The rain fell like a waterfall, and as a fish out of water, I tried to find home. Then evening was dark as hell, as if all heaven had taken a holiday. It was like someone pulled the stopper from a giant crevice leading to the netherworld.
It gets wearisome. Please watch how you form your sentences. Don't be heedless like a writer who takes no care. Write as well as a pro, because as our words go, so goes our acceptance rate. Maybe look into the metaphor? But again, anything can be overdone. Variety, diversity, is key, as is pacing, which I'll talk about another time.
2. Avoid the word "I" as much as possible, because it's so easily overused as well. An essay or prose poem becomes boring very quickly when the emphasis is solely our experience told with too many "I"s.
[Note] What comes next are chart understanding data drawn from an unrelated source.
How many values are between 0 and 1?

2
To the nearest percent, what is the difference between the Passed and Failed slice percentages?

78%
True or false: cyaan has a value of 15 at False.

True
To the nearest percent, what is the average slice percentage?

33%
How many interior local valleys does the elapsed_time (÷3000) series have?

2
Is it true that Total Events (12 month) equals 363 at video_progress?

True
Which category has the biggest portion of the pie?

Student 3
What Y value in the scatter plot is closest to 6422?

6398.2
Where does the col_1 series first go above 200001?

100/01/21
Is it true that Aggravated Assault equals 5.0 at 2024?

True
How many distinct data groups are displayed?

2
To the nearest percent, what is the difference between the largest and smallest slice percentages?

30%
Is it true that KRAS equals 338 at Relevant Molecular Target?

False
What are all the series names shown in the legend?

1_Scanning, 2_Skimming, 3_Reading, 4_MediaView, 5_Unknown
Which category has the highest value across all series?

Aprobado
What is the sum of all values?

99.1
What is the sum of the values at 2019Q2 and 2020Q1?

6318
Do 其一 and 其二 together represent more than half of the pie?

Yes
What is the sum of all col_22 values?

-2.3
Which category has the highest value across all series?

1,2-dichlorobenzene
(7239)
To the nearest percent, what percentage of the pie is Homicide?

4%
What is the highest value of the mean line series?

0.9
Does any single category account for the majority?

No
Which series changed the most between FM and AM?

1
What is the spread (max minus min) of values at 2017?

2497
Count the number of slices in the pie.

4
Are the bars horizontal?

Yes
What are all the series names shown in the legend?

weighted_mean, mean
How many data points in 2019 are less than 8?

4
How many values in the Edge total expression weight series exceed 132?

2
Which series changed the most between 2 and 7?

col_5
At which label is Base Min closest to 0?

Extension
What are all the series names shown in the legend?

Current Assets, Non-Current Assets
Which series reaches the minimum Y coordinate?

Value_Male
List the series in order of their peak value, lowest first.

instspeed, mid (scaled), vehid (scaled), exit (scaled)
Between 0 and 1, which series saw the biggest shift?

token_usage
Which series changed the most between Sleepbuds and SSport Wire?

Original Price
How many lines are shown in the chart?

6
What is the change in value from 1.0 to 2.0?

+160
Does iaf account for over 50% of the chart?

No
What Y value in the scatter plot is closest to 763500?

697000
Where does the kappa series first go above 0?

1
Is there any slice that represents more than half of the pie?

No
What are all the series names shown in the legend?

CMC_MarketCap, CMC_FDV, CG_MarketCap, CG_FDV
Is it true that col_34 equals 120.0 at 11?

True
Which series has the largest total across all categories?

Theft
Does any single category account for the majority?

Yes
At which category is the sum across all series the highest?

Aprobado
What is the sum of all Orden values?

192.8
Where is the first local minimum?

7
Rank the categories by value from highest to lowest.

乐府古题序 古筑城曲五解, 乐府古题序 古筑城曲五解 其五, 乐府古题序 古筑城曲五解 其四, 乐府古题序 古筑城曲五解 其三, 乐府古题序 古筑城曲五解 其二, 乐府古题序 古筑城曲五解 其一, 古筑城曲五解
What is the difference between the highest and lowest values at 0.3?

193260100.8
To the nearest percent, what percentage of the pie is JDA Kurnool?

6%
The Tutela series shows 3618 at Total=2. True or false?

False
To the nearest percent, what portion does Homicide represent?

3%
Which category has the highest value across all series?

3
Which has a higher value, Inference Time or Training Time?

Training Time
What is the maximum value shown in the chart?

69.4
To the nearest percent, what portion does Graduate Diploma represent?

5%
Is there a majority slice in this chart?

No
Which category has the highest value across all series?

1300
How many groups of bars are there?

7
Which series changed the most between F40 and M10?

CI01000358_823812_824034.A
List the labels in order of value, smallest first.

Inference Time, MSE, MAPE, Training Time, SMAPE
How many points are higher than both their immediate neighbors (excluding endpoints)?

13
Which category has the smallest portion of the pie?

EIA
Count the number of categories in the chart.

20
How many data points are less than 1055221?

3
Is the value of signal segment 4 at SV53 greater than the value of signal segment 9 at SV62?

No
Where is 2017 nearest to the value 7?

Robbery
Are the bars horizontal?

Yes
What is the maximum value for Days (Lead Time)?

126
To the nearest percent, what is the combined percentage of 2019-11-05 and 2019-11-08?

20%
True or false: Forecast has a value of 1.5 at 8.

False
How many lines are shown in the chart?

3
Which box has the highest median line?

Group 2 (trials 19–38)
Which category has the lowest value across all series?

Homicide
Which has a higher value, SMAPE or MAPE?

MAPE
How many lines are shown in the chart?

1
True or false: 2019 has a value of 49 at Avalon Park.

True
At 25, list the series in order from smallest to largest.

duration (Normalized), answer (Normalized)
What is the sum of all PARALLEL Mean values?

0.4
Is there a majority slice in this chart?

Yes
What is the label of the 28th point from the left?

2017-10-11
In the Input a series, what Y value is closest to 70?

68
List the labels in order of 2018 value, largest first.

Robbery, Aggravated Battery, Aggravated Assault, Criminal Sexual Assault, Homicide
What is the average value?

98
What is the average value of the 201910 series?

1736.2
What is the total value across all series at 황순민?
Form sentences "I"-less, as often as possible. Make universal connections, thoughts that others can relate to, without "I"ing them to death.
I considered what to do with my life, but I couldn't decide. Would I be better off as an electrician or as a doctor? Or maybe I would simply become an artist and sell my work on street corners. I just wasn't sure. So I thought and thought about it, and one day I finally came up with a solution. I would be all three! I knew I was now on my way. I was so very happy. I can't tell you how happy I was.
Editorial selection is quite subjective, *I* realize, but for me, personally, something a little more universal, especially in the realm of creative nonfiction, and absolutely with prose poetry, is desired. *I'm* sure there are editors out there interested in a person who decides to become an electrician, a doctor, AND an artist. Even so, make the story a little more appealing, eh?
3. "Now" is a strong pet peeve of mine. Again, each editor is different, but this word attempts to bring the reader, I assume, into the moment, but all it does is point out a lack of originality. Saying that, to my annoyance, some of my favorite books have several instances of "now" in them -- I mark them with a yellow highlighter. Ha.
Now we're walking toward the forest, sunlight streaming down hard. Once inside, we look for a path, the one Robert Frost may have referred to. Now, having not found it, we retrace our steps and enter the sunlight once more.
4. Similarly, "Today I look..." or "I look" or "I peer" or .... Just a few of what some call "distancing" words, these are weak substitutes for creative construction of lines. Try a little harder? I won't enumerate them all, but you can do a Google search. But do remember that rules, in the hands of a skilled writer, are meant to be broken. But only in the hands of a skilled writer. Until some have put in the effort, it's often best to at least initially follow the rules.
Now I look for something as simple as a rock. I'll peer, I think, into the field first, then alongside the highway. I may even glance along a rural road or two.
4. Then there are what I call the "slack words," those which mean and do very little but fill up space. Yet at the same time we don't want our writing so tight that it can't breathe. The fine balance is what we seek, the strong writing and the good story in tandem. This is similar to pacing, but not quite the same. Maybe we could call this "the pacing of language" rather than line pacing.
Today I looked around at all the many fine birds flying through the air and I wondered how long before lunch. Isn't the sky lovely, I thought, as I gazed upon the wondrous blueness. (Too much)
Birds flying. Lunch. Lovely sky. And oh the blueness. (Too little)
Neither are lastingly appealing. But hopefully these give you a general idea of what I'm trying to get across. Little pieces always make up the bigger picture.
2. Why your work may be rejected: a) the sheer number of submissions -- choices have to be made, and often they're tough choices to make, but make them we must; b) the theme or fit within the whole may not be compelling enough; this is incredibly subjective; c) for EIR, the wide audience focus may be overlooked, and the material may be a better fit for another venue, especially if it contains very mature themes or rough language (swearing); d) your work isn't edited as well as it should be; for example, in Issue 12, we received at least 2 different author instances of "lightening" when "lightning" was meant, and a number of pieces of work had more than a few punctuation, spelling, or missing word issues.